[EXERCISE INPUT — start]
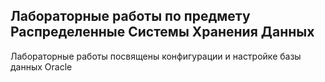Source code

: ## Лабораторные работы по предмету **Распределенные Системы Хранения Данных**
Лабораторные работы посвящены конфигурации и настройке базы данных Oracle
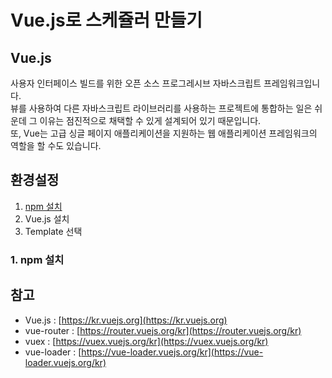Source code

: # Vue.js로 스케쥴러 만들기

## Vue.js
사용자 인터페이스 빌드를 위한 오픈 소스 프로그레시브 자바스크립트 프레임워크입니다.<br>
뷰를 사용하여 다른 자바스크립트 라이브러리를 사용하는 프로젝트에 통합하는 일은 쉬운데 그 이유는 점진적으로 채택할 수 있게 설계되어 있기 때문입니다. <br>
또, Vue는 고급 싱글 페이지 애플리케이션을 지원하는 웹 애플리케이션 프레임워크의 역할을 할 수도 있습니다.

## 환경설정
1. [npm 설치](#1-npm-설치)
2. Vue.js 설치
3. Template 선택

### 1. npm 설치

## 참고
- Vue.js : [https://kr.vuejs.org](https://kr.vuejs.org)
- vue-router : [https://router.vuejs.org/kr](https://router.vuejs.org/kr)
- vuex : [https://vuex.vuejs.org/kr](https://vuex.vuejs.org/kr)
- vue-loader : [https://vue-loader.vuejs.org/kr](https://vue-loader.vuejs.org/kr)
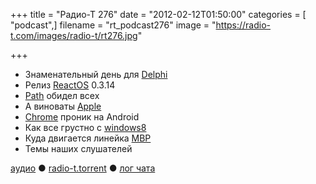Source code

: +++
title = "Радио-Т 276"
date = "2012-02-12T01:50:00"
categories = [ "podcast",]
filename = "rt_podcast276"
image = "https://radio-t.com/images/radio-t/rt276.jpg"

+++

- Знаменательный день для [Delphi](http://habrahabr.ru/blogs/delphi/137985/)
- Релиз [ReactOS](http://www.opennet.ru/opennews/art.shtml?num=33030) 0.3.14
- [Path](http://gigaom.com/2012/02/08/lessons-from-path-and-pinterest-tell-users-everything/) обидел всех
- А виноваты [Apple](http://brooksreview.net/2012/02/trust/)
- [Chrome](http://techcrunch.com/2012/02/07/google-chrome-is-now-available-for-android-and-its-fantastic/) проник на Android
- Как все грустно с [windows8](http://www.zdnet.com/blog/open-source/five-reasons-why-windows-8-will-be-dead-on-arrival/10275)
- Куда двигается линейка [MBP](http://thenextweb.com/apple/2012/02/10/breaking-down-the-rumors-whats-happening-with-apples-macbook-pro/)
- Темы наших слушателей

[аудио](http://cdn.radio-t.com/rt_podcast276.mp3) ● [radio-t.torrent](http://cdn.radio-t.com/torrents/rt_podcast276.mp3.torrent) ● [лог чата](http://chat.radio-t.com/logs/radio-t-276.html)<audio src="http://cdn.radio-t.com/rt_podcast276.mp3" preload="none"></audio>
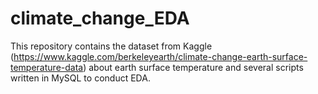 # climate_change_EDA
This repository contains the dataset from Kaggle (https://www.kaggle.com/berkeleyearth/climate-change-earth-surface-temperature-data) about earth surface temperature and several scripts written in MySQL to conduct EDA.
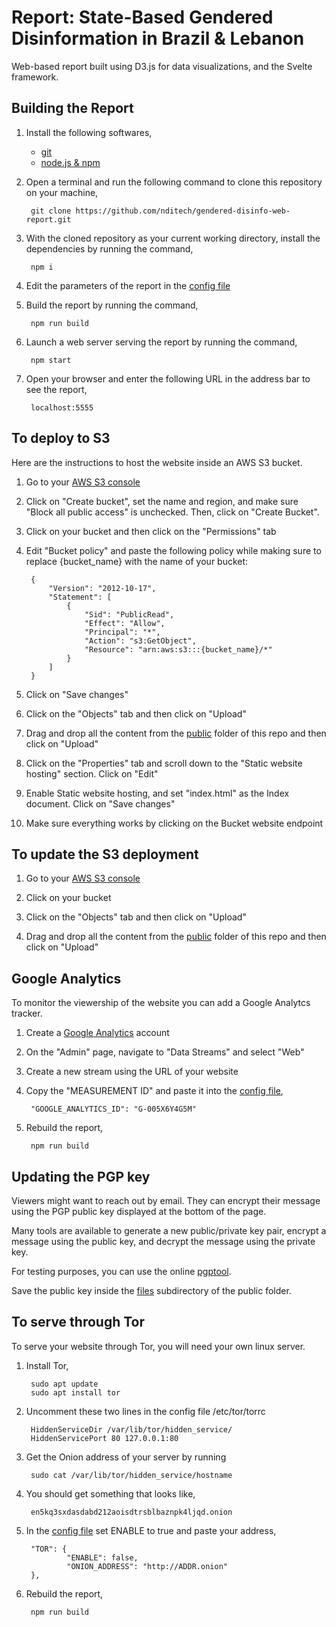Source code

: # Report: State-Based Gendered Disinformation in Brazil & Lebanon

Web-based report built using D3.js for data visualizations, and the Svelte framework.


## Building the Report

1. Install the following softwares,

    - [git](https://github.com/git-guides/install-git)
    - [node.js & npm](https://nodejs.org/en/download/)


2. Open a terminal and run the following command to clone this repository on your machine,

        git clone https://github.com/nditech/gendered-disinfo-web-report.git


3. With the cloned repository as your current working directory, install the dependencies by running the command,

        npm i 

4. Edit the parameters of the report in the [config file](./src/config.json)

5. Build the report by running the command,

        npm run build

6. Launch a web server serving the report by running the command, 

        npm start

7. Open your browser and enter the following URL in the address bar to see the report,

        localhost:5555


## To deploy to S3

Here are the instructions to host the website inside an AWS S3 bucket.

1. Go to your [AWS S3 console](https://s3.console.aws.amazon.com/)

2. Click on "Create bucket", set the name and region, and make sure "Block all public access" is unchecked. Then, click on "Create Bucket".

3. Click on your bucket and then click on the "Permissions" tab

4. Edit "Bucket policy" and paste the following policy while making sure to replace {bucket_name} with the name of your bucket:

        {
            "Version": "2012-10-17",
            "Statement": [
                {
                    "Sid": "PublicRead",
                    "Effect": "Allow",
                    "Principal": "*",
                    "Action": "s3:GetObject",
                    "Resource": "arn:aws:s3:::{bucket_name}/*"
                }
            ]
        }

5. Click on "Save changes"

6. Click on the "Objects" tab and then click on "Upload"

7. Drag and drop all the content from the [public](./public/) folder of this repo and then click on "Upload"

8. Click on the "Properties" tab and scroll down to the "Static website hosting" section. Click on "Edit"

9. Enable Static website hosting, and set "index.html" as the Index document. Click on "Save changes"

10. Make sure everything works by clicking on the Bucket website endpoint


## To update the S3 deployment

1. Go to your [AWS S3 console](https://s3.console.aws.amazon.com/)

2. Click on your bucket

3. Click on the "Objects" tab and then click on "Upload"

4. Drag and drop all the content from the [public](./public/) folder of this repo and then click on "Upload"


## Google Analytics

To monitor the viewership of the website you can add a Google Analytcs tracker. 

1. Create a [Google Analytics](https://analytics.google.com/analytics/web/provision/#/provision) account

2. On the "Admin" page, navigate to "Data Streams" and select "Web"

3. Create a new stream using the URL of your website

4. Copy the "MEASUREMENT ID" and paste it into the [config file](./src/config.json),

        "GOOGLE_ANALYTICS_ID": "G-005X6Y4G5M"

5. Rebuild the report, 

        npm run build
        

## Updating the PGP key

Viewers might want to reach out by email. They can encrypt their message using the PGP public key displayed at 
the bottom of the page. 

Many tools are available to generate a new public/private key pair, encrypt a message using the public key, and 
decrypt the message using the private key. 

For testing purposes, you can use the online [pgptool](https://pgptool.org/). 

Save the public key inside the [files](./public/assets/files/pgp.pub.txt) subdirectory of the public folder.


## To serve through Tor

To serve your website through Tor, you will need your own linux server. 

1. Install Tor,

        sudo apt update
        sudo apt install tor


2. Uncomment these two lines in the config file /etc/tor/torrc

        HiddenServiceDir /var/lib/tor/hidden_service/
        HiddenServicePort 80 127.0.0.1:80

3. Get the Onion address of your server by running

        sudo cat /var/lib/tor/hidden_service/hostname

4. You should get something that looks like,

        en5kq3sxdasdabd212aoisdtrsblbaznpk4ljqd.onion

5. In the [config file](./src/config.json) set ENABLE to true and paste your address,

        "TOR": {
                "ENABLE": false,
                "ONION_ADDRESS": "http://ADDR.onion"
        },

6. Rebuild the report, 

        npm run build
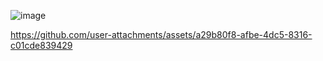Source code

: ![image](https://github.com/user-attachments/assets/152b53b6-af48-468c-a5f4-a70e2516d23f)


https://github.com/user-attachments/assets/a29b80f8-afbe-4dc5-8316-c01cde839429

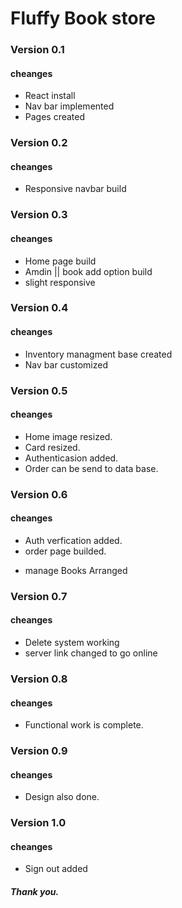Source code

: # Fluffy Book store

### Version 0.1

#### cheanges

- React install
- Nav bar implemented
- Pages created

### Version 0.2

#### cheanges

- Responsive navbar build

### Version 0.3

#### cheanges

- Home page build
- Amdin || book add option build
- slight responsive

### Version 0.4

#### cheanges

- Inventory managment base created
- Nav bar customized

### Version 0.5

#### cheanges

- Home image resized.
- Card resized.
- Authenticasion added.
- Order can be send to data base.

### Version 0.6

#### cheanges

- Auth verfication added.
- order page builded.

* manage Books Arranged

### Version 0.7

#### cheanges

- Delete system working
- server link changed to go online

### Version 0.8

#### cheanges

- Functional work is complete.

### Version 0.9

#### cheanges

- Design also done.

### Version 1.0

#### cheanges

- Sign out added

##### Thank you.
[EXERCISE INPUT — finish]
• **JOB**: Given the records above, restate word for word only the lines starting at the one with "2. Open a terminal" and ending at the one with "4. Edit the".

• **TASK RESPONSE**:
2. Open a terminal and run the following command to clone this repository on your machine,

        git clone https://github.com/nditech/gendered-disinfo-web-report.git


3. With the cloned repository as your current working directory, install the dependencies by running the command,

        npm i 

4. Edit the parameters of the report in the [config file](./src/config.json)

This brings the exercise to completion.